Yeah I like the suggestion. HA is all about programming intent. You’re arriving at home, you likely intend to turn the lights on, open the garage, and unlock the door. Let me take care of that for you. Its only natural to localize that intent further down to an even more localized layer. Having echo asume an ambiguous identifier first refers to an object loosely associated with the echo hearing the utterance and only if ambiguity still remains asking for clarification sounds like a great idea.


April 2015, I suggested a similar concept in the Amazon Echo Forum.

Bottom line of this concept idea was to have the always on mic capability throughout the home vs using the Echo remote via Bluetooth.

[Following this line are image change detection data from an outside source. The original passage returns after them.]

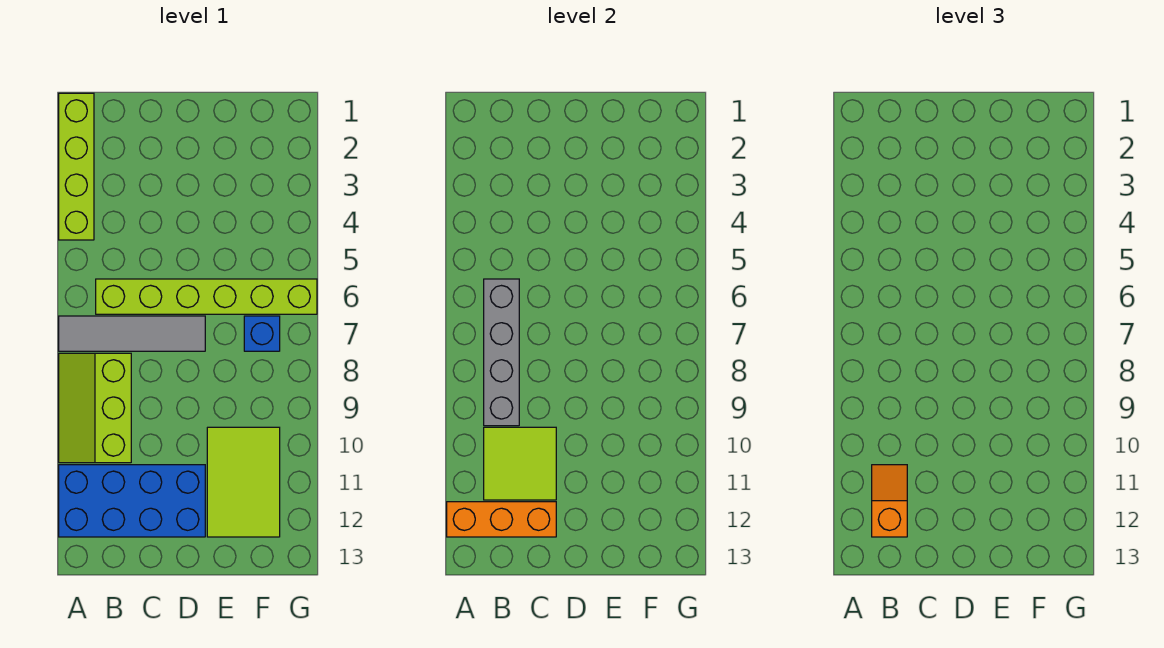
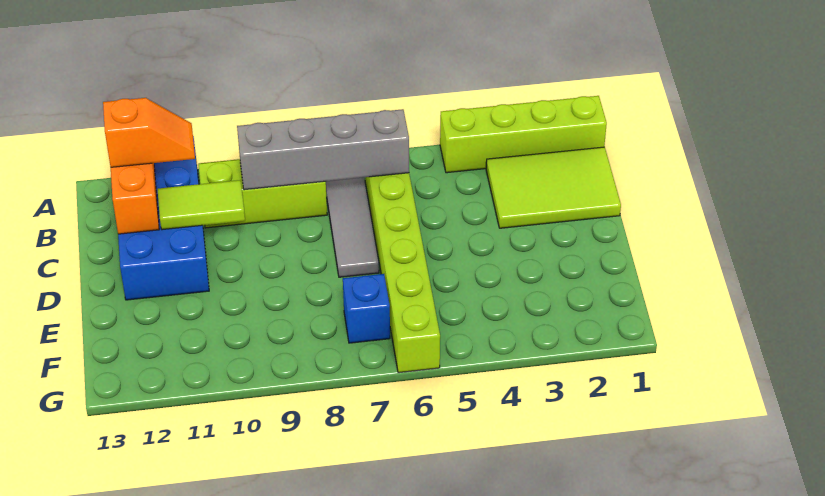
lime tile B10:C11 level 2 -> lime tile C10:C11 level 2
lime tile E10:F12 level 1 -> lime tile B1:C3 level 1

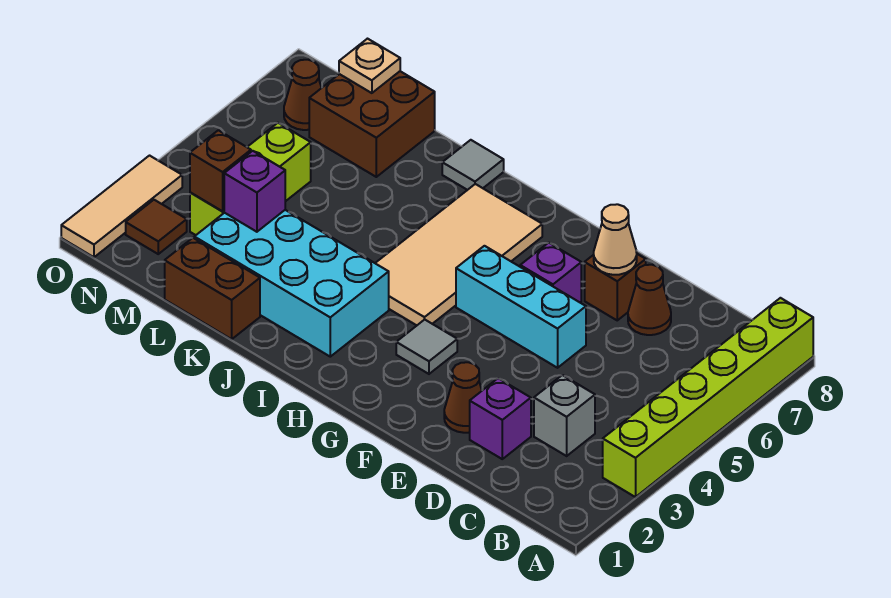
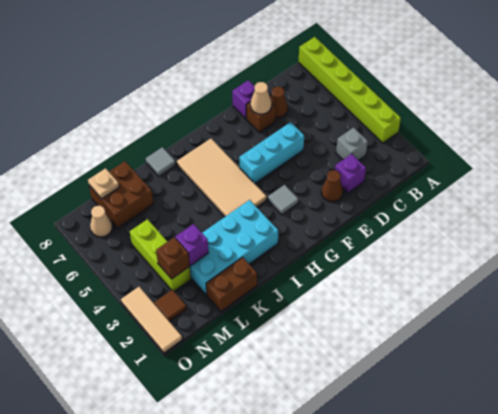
purple brick F6 level 1 -> purple brick E8 level 1
brown cone N7 level 1 -> tan cone N7 level 1

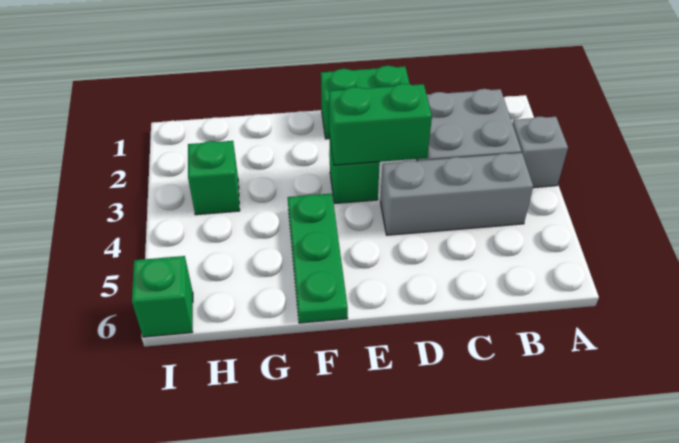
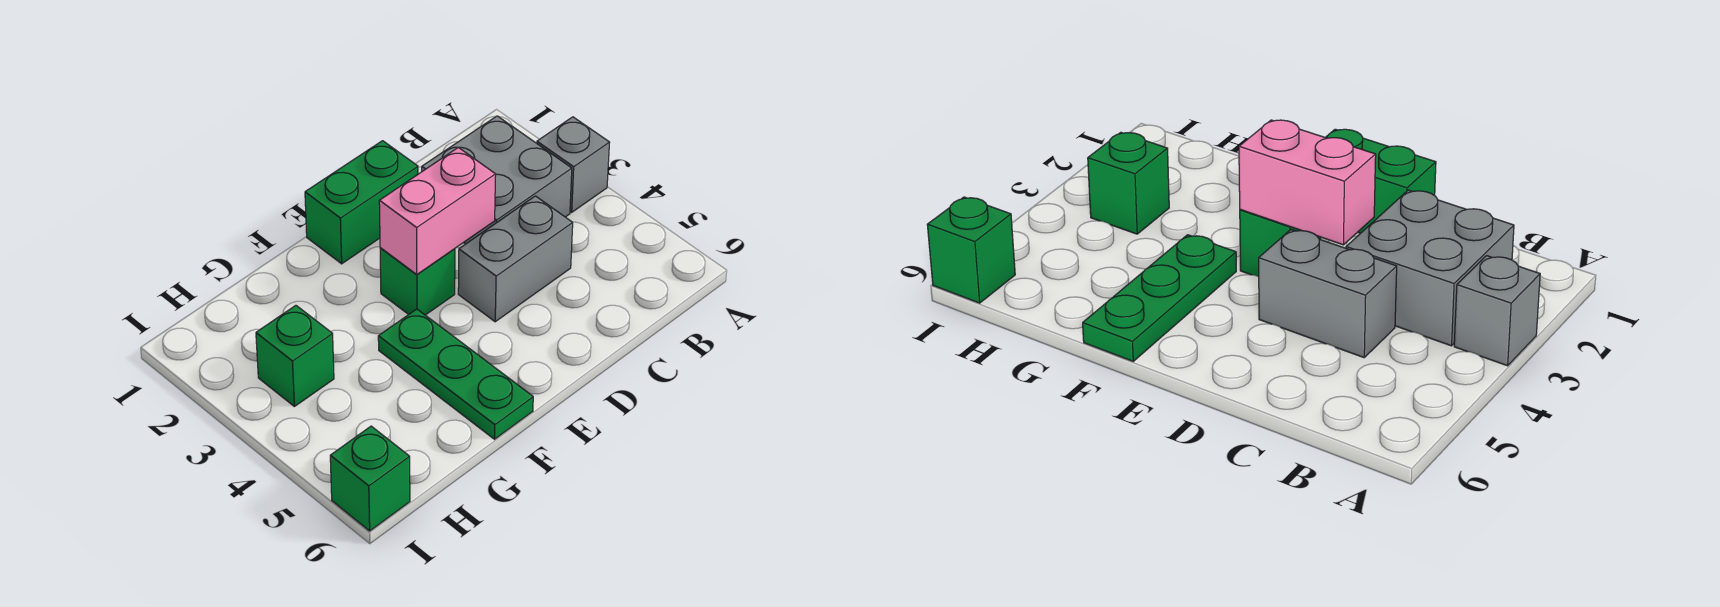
grey brick B4:D4 level 1 -> grey brick C4:D4 level 1
green brick D3:E3 level 2 -> pink brick D3:E3 level 2

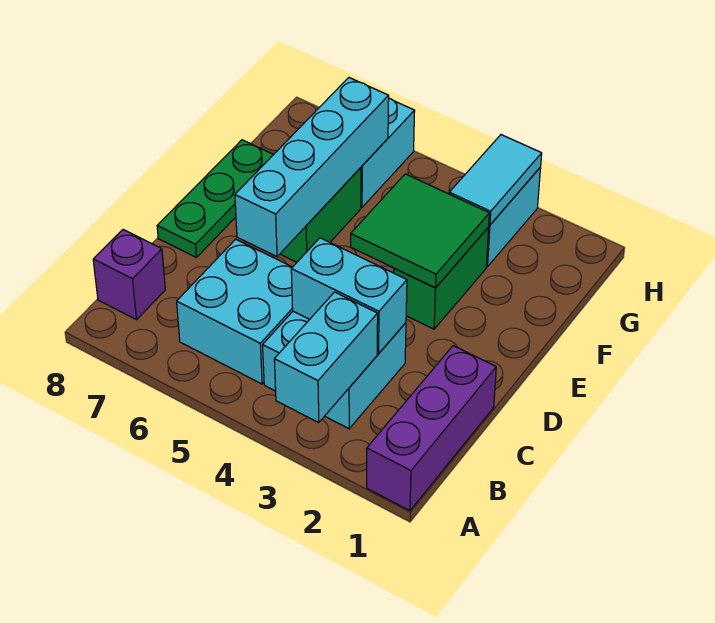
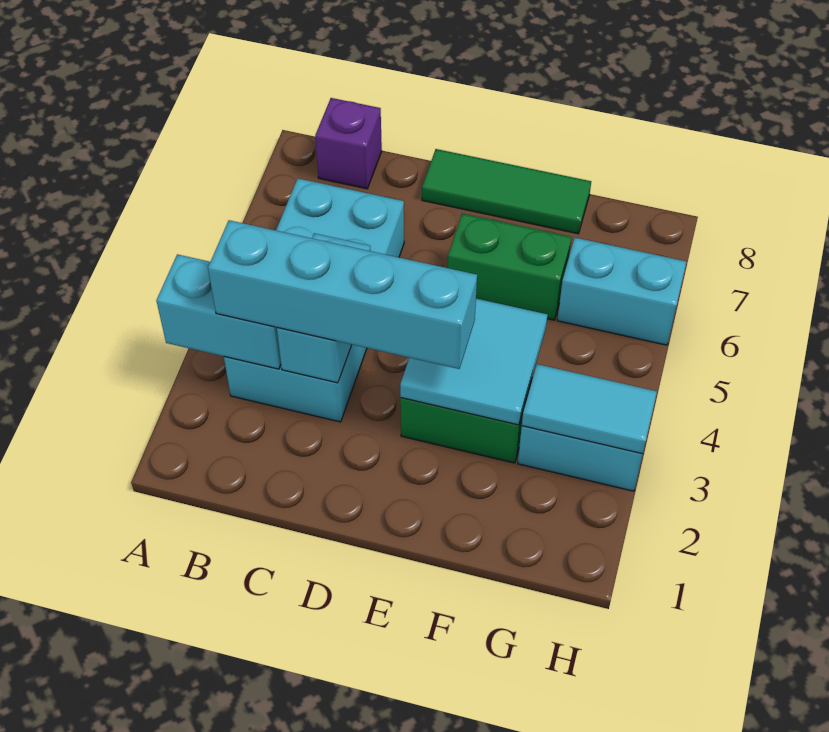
purple brick A1:C1 level 1 -> none
cyan brick D6:G6 level 2 -> cyan brick B3:E3 level 3
green plate D8:F8 level 1 -> green tile D8:F8 level 1
green tile E3:F4 level 2 -> cyan tile E3:F4 level 2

I guess the topic was not interesting enough for the Amazon forum. It is nice to hear the STC engaging on this.

As a interim solution I decided to use the echo remote as the remote mic. At least in the areas where Bluetooth is in range. Still do not like having to press the button on the mic to talk; however I can control all functions of Echo/Alexa as if I was talking directly to the echo device. A couple/three of these remotes placed strategically throughout the home provides remote communication with Alexa without the need for a second Echo device.

I am still hopeful Amazon or a third party will adopt the always on mic concept as a companion device for the Echo. In theory this would be a lower cost solution than multiple Echo devices and would bring us closer to full hands free home automation.